Hughes points to other UK studies suggesting that children who say they enjoy school at age six tend to achieve better academic outcomes by age sixteen, including higher GCSE exam grades.

“If children can have a positive couple of years at the beginning of school and we can really protect that time for building up their enthusiasm and their confidence, then when things do get more serious, the children are willing to embrace it,” said Hughes.

“We hope the picture book will promote conversations about what happened at lunchtime or in the playground, giving parents a better understanding of their child’s enjoyment of school, and building up an emotional literacy for children.” 

About this psychology and parenting research news

Author: Fred Lewsey
Source: University of Cambridge
Contact: Fred Lewsey – University of Cambridge
Image: The image is credited to Neuroscience News

Original Research: Open access.
Changes in Children’s Well-Being and Mental Health Across the Early School Years: Links With Academic and Social Competence” by Claire Hughes et al. Developmental Psychology


Abstract

Changes in Children’s Well-Being and Mental Health Across the Early School Years: Links With Academic and Social Competence

The aim of the present study was to examine the relation between children’s well-being and mental health in the early years of primary school and the developmental association between well-being and mental health and children’s early social and academic skills.

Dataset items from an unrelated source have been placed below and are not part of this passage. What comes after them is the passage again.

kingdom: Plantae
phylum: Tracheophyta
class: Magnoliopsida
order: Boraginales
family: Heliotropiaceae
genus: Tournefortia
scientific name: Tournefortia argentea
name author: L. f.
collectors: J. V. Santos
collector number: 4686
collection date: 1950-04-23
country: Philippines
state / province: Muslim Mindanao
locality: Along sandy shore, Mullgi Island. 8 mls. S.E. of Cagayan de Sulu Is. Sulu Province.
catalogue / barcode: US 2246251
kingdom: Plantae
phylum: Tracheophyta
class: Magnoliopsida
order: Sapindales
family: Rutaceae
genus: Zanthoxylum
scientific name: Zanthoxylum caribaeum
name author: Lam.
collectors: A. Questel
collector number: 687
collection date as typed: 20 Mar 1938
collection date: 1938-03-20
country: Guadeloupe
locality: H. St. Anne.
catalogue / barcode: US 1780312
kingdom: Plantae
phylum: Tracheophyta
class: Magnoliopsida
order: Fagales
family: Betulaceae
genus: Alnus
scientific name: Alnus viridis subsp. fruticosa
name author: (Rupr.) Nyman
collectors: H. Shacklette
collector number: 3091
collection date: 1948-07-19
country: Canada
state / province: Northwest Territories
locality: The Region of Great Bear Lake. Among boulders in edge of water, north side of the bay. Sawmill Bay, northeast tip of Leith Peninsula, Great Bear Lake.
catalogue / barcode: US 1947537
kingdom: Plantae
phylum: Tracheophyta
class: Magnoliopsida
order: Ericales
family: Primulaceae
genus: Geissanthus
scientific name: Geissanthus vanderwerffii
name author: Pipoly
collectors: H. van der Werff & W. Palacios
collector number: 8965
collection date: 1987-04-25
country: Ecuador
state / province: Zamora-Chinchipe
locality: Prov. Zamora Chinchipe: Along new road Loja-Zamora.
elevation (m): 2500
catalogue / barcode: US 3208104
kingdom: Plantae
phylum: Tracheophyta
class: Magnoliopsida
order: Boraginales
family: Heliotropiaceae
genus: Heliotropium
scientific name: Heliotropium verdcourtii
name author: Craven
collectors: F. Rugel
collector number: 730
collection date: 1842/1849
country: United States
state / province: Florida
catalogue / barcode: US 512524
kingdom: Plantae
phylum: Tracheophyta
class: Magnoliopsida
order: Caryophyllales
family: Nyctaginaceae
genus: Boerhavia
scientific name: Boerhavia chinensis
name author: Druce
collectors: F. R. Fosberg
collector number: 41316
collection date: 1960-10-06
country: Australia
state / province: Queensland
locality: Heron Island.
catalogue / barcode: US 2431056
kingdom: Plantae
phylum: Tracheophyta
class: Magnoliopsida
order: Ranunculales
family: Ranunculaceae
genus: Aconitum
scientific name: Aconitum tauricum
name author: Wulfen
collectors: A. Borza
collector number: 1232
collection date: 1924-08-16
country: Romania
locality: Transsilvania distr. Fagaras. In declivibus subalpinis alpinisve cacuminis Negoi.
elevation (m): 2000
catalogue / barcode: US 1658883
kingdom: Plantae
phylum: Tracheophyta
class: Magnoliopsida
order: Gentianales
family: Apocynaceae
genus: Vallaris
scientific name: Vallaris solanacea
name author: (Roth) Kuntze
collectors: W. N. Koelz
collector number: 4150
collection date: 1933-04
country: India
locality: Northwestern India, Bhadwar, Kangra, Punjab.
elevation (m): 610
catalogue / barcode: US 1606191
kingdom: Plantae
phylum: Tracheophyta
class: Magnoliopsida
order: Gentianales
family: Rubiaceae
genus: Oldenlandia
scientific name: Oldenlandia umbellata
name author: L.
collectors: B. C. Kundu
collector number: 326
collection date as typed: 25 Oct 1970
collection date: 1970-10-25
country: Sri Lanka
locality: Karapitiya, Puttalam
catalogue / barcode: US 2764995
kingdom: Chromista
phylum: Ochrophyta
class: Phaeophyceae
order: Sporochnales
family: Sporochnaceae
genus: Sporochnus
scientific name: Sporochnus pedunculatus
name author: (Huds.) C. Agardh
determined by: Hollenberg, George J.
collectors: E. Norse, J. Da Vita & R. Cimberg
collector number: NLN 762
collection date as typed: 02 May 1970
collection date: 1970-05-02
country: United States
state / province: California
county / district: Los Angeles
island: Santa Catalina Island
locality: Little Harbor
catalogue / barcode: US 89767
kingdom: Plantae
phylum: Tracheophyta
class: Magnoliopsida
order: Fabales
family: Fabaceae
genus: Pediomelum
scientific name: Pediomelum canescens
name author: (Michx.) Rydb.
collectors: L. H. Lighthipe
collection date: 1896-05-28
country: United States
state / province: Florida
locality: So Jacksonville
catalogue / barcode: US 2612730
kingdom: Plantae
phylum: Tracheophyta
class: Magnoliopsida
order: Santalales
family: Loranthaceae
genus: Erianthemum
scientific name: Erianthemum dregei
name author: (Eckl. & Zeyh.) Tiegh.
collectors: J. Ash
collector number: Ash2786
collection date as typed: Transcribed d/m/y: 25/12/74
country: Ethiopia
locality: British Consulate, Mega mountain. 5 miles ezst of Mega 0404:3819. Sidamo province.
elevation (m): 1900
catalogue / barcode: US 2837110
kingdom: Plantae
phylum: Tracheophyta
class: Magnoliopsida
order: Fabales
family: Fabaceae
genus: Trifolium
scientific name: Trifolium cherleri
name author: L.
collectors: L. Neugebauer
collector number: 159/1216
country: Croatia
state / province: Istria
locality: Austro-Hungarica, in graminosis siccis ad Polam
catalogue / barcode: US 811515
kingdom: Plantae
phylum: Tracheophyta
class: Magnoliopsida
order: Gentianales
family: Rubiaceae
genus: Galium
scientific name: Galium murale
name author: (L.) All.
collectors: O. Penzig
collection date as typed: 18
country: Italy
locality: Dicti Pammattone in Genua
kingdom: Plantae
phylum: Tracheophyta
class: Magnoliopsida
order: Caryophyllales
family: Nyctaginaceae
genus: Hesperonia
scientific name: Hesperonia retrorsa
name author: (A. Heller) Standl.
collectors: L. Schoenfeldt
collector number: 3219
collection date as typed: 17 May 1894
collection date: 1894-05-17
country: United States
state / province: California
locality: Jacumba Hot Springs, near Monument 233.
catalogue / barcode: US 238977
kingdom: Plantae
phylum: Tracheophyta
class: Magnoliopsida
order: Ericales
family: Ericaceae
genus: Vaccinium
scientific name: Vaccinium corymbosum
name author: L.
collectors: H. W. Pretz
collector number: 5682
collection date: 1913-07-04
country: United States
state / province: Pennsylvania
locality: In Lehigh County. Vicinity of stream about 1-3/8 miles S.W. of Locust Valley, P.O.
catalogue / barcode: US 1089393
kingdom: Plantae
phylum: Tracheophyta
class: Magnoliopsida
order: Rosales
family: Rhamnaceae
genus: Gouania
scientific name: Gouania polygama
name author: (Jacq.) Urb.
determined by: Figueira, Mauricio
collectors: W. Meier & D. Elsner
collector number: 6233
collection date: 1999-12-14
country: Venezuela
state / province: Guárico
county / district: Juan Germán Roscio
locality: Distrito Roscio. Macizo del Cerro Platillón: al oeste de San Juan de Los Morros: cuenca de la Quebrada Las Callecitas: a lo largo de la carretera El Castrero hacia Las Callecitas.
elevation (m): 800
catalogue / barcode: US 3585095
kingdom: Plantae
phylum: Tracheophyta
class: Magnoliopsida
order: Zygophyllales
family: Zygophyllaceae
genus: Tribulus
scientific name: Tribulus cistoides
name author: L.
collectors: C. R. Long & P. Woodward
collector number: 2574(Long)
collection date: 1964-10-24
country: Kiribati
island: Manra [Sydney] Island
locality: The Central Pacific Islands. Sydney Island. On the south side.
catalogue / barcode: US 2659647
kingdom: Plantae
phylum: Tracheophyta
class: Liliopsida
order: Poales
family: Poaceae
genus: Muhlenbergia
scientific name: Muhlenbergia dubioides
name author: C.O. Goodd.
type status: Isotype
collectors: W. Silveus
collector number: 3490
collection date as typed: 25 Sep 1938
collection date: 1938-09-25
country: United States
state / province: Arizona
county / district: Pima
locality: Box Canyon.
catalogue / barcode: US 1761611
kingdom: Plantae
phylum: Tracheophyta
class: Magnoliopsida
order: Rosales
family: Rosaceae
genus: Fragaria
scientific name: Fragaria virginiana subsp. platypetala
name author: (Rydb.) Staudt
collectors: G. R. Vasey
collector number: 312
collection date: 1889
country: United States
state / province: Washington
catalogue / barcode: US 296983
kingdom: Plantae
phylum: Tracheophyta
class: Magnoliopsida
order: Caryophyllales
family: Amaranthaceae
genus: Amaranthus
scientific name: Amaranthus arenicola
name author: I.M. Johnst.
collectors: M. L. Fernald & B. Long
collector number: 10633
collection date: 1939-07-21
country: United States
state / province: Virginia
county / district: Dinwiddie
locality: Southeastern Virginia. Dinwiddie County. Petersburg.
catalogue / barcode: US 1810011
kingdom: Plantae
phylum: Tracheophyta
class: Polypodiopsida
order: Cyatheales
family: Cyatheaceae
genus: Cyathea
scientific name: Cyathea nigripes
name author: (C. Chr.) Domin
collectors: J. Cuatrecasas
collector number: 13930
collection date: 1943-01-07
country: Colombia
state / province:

Two hundred fifty-two children (131 girls, Mage = 5.40 years, 80% White) and their caregivers (89.8% mothers) from the United Kingdom participated in a 1-year longitudinal study. Children completed measures of well-being, cognitive, and academic skills.

Caregivers provided ratings of children’s well-being and mental health. Teachers and caregivers rated children’s social competence. Measurement models showed that well-being and mental health were distinct constructs at both time points.

There were moderate levels of rank-order stability in well-being but declines in average levels of well-being with a corresponding increase in mental health difficulties. Well-being and mental health exhibited differential associations with social competence and academic performance.

Initial levels of mental health predicted later academic and social competence, while gains in well-being were associated with academic skills and social competence.